In June, the Japanese proposed the minke whale kill, ostensibly to provide improved estimates of minkes' natural mortality rates so as to estimate population better. As outlined by the commission, comprehensive assessments of whale populations must be embarked upon by 1990 to gauge the effectiveness of the commercial moratorium. Ironically, the Japanese proposed massacring more than 8,000 minke whales in hopes of proving the whales are abundant enough not to merit protection from Japanese whalers after 1990.

The commission's scientific committee determined that the original proposed hunt was unnecessary and the Japanese methods scientifically flawed.

The proposed sperm whale hunt was even more insubstantial. No sperm whales have been killed in the Antarctic since the commission declared their populations seriously depleted in 1981. Japan proposed slaughtering the sperm whales to research their stomach contents, even though it is known that squid are their primary food source. When pressed by the scientific committee as to why they didn't avail themselves of existing research, Japanese scientists admitted that they were really interested in studying the stomach content of the squid. They did not, however, have a squid biologist on their ``research'' team, nor could they name one. Killing whales is a burdensome way to trap squid!

Japan repackaged the proposal as a feasibility study, dropping the sperm hunt and lowering the minke kill figures. Japan now wants to kill 300 minke whales to prove it's feasible to kill 8,000 more.

The flimsiness of Tokyo's research proposal demonstrates Japan's contempt for the commission's moratorium and its obstinate determination to bolster its besieged, economically insignificant whaling industry. Even if faced with a rejection of the proposal by the scientific committee, the Japanese are likely to carry out the kill this winter. Crewed by Japanese ``researchers'' - the same whalers that have exploited the Antarctic for years - the fleet's mother ship is in Tokyo Harbor, its engines running, ready to set off for the hunt.

Under the Packwood-Magnuson amendment, the US Commerce Department must bring sanctions against any nation that ``diminishes the effectiveness'' of the Whaling Commission. In an effort to avoid a confrontation over whaling, the Commerce Department worked out a deal with Japan in 1984. The US would forgo sanctions if Japan would agree to phase out its commercial whaling operations in stages by 1988, three seasons after the international moratorium took effect.

The Commerce Department hailed the deal as the end of Japanese whaling. But Japan would not be shaken so easily. In April, the week after its fleet returned from what was to be the ``last'' Antarctic kill, Japan announced a 10-year research hunt.

Truly ending commercial whaling hinges on curtailing future Japanese hunts. The moratorium on whaling was long overdue. But it may have come too late for some species. Eight of the nine types of great whales are now listed as endangered, and some have been hunted to the point of being commercially extinct. Conservationists find little solace that whalers are now concentrating on the more abundant and smaller minke whales.

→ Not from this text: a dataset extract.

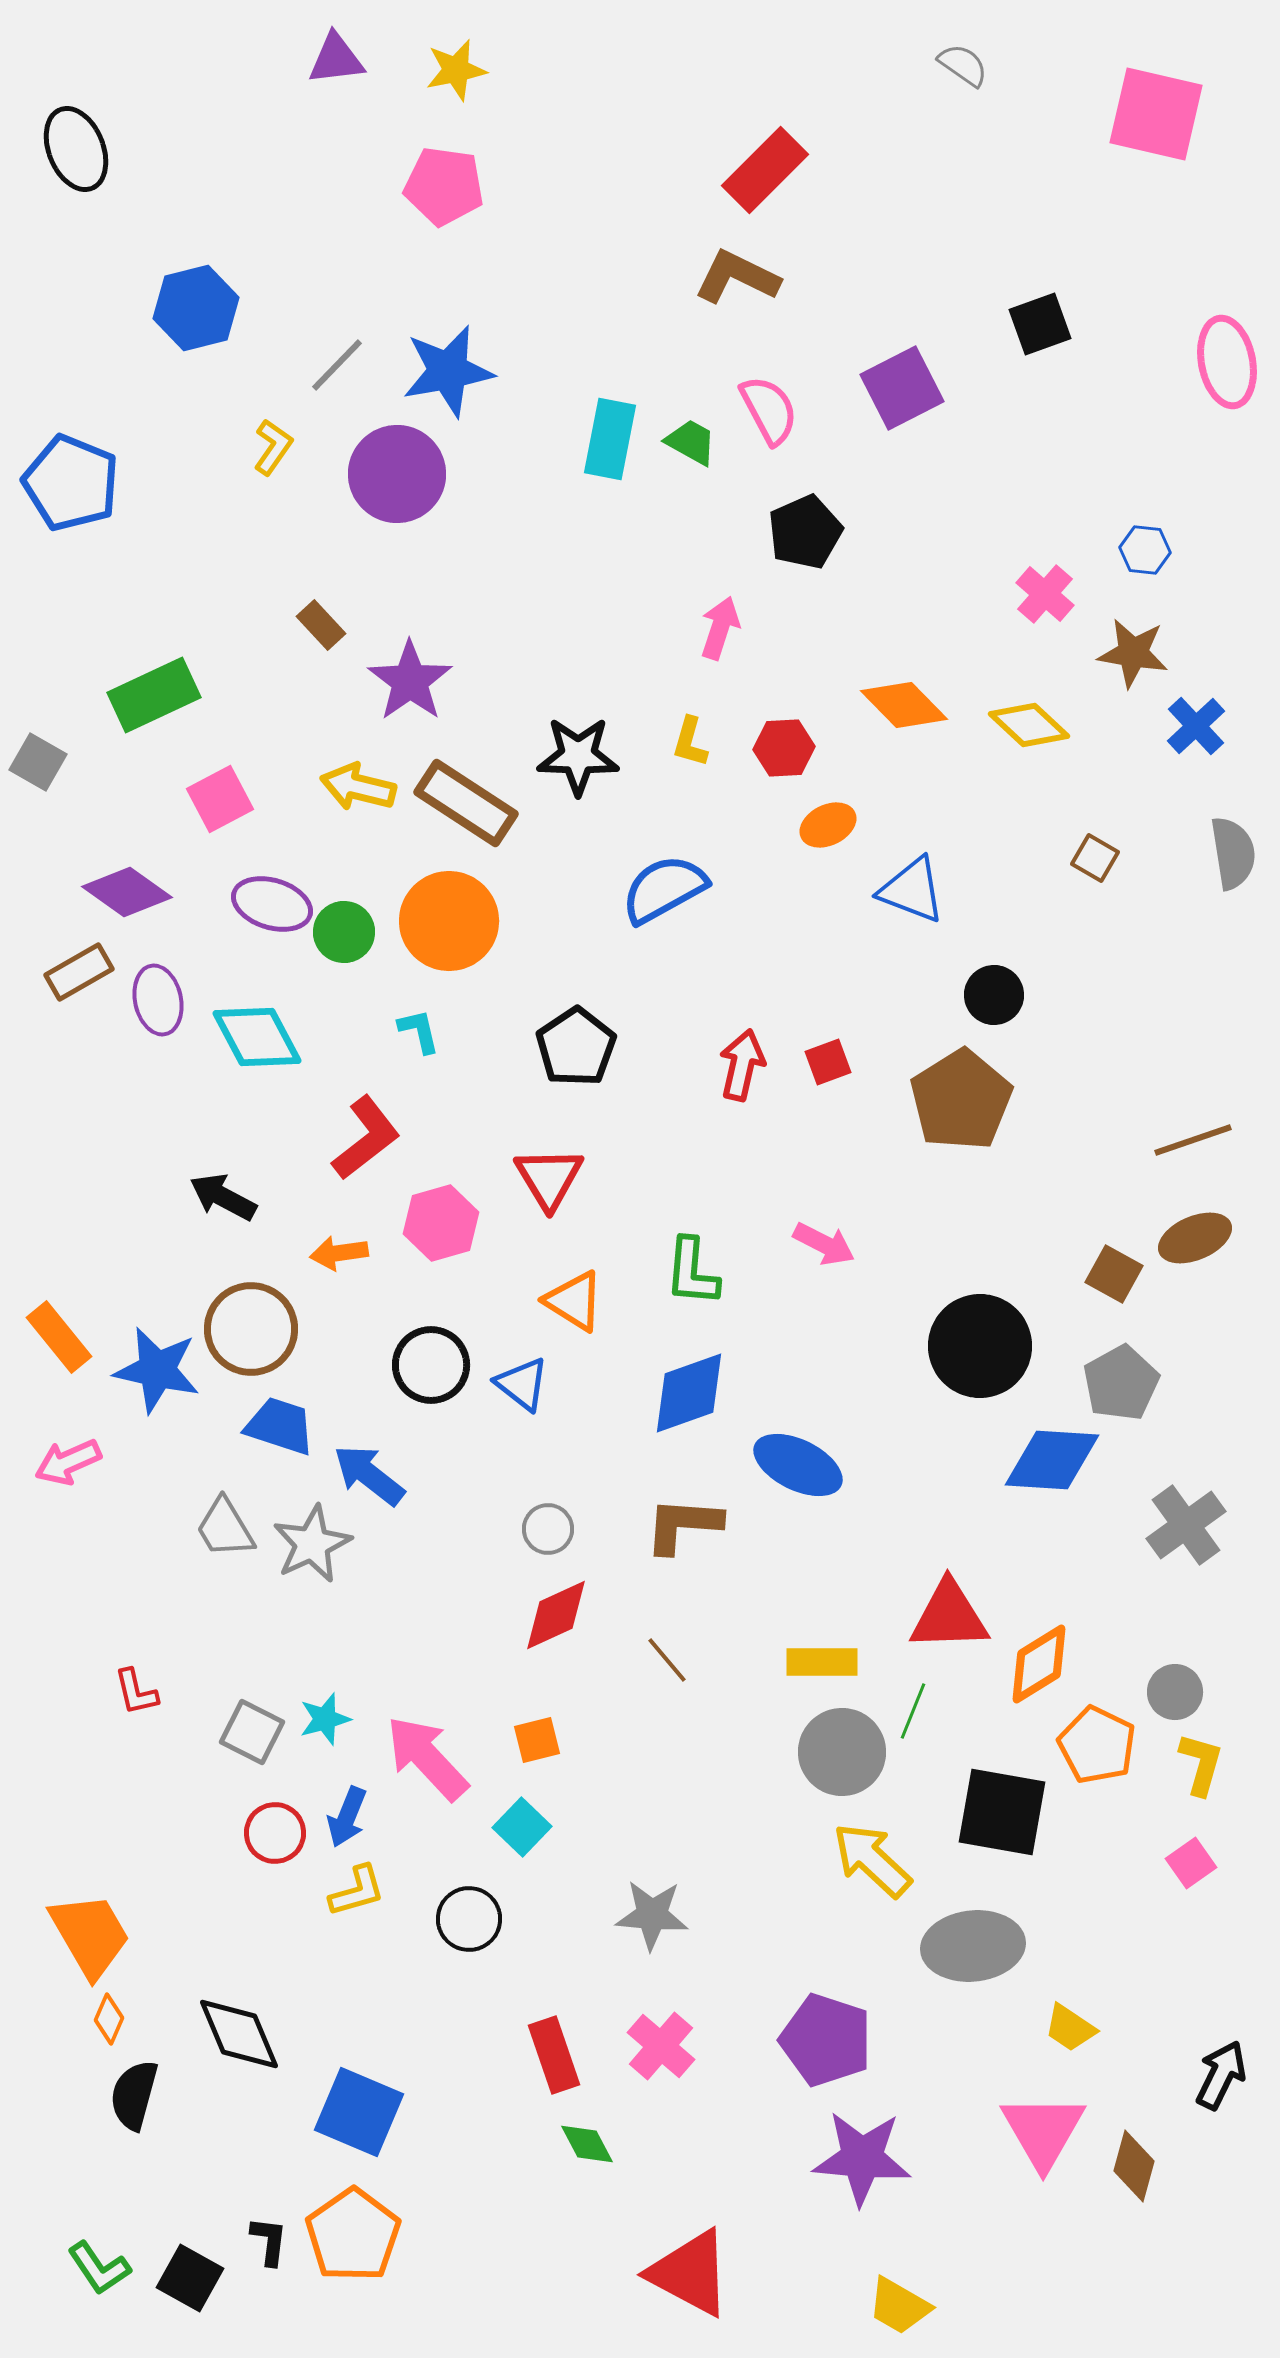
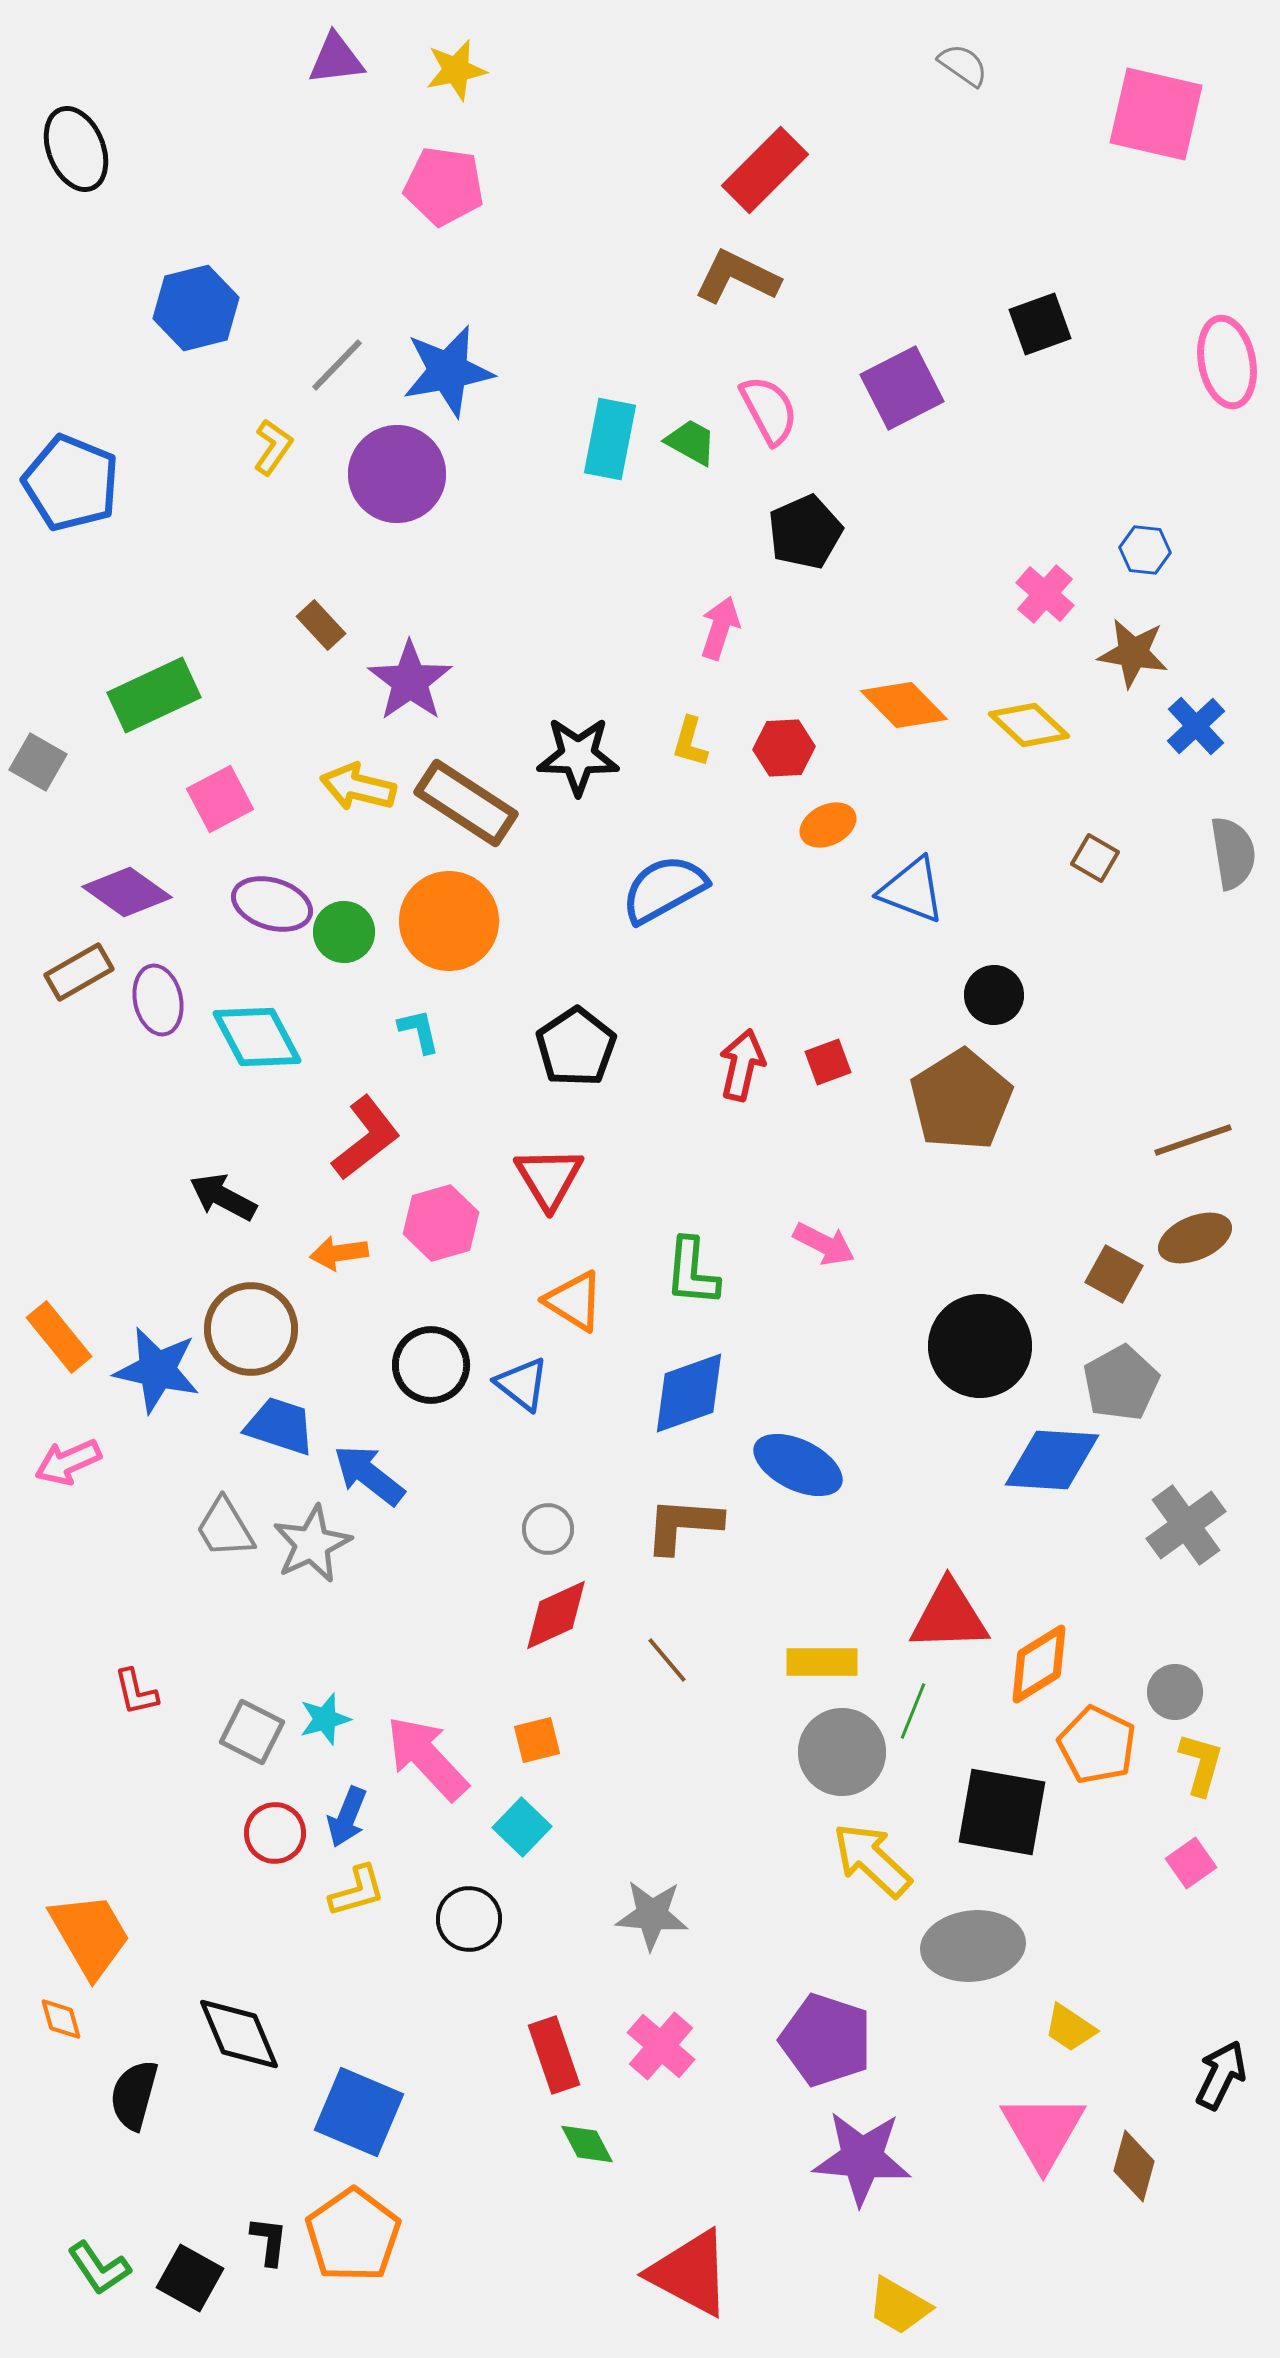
orange diamond at (109, 2019): moved 48 px left; rotated 39 degrees counterclockwise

The same unrestrained greed that came close to destroying the great whales must not be allowed to decimate the few relatively healthy stocks that remain. The ``Save the Whale'' movement of the 1970s was one of the most effective conservationist efforts in history, successfully transforming the Whaling Commission from a ``whalers club'' into a respected international body attempting to protect the whales. The commission cannot remain effective without public vigilance against the transgressions of the few renegade members that threaten its integrity.

The battle to save the whales has not ended, but has opened on a more subtle front. Spurious research whaling must be stopped before these so-called ``researchers'' exterminate the whales in the name of science.

Andrew Davis is assistant national media director of Greenpeace USA.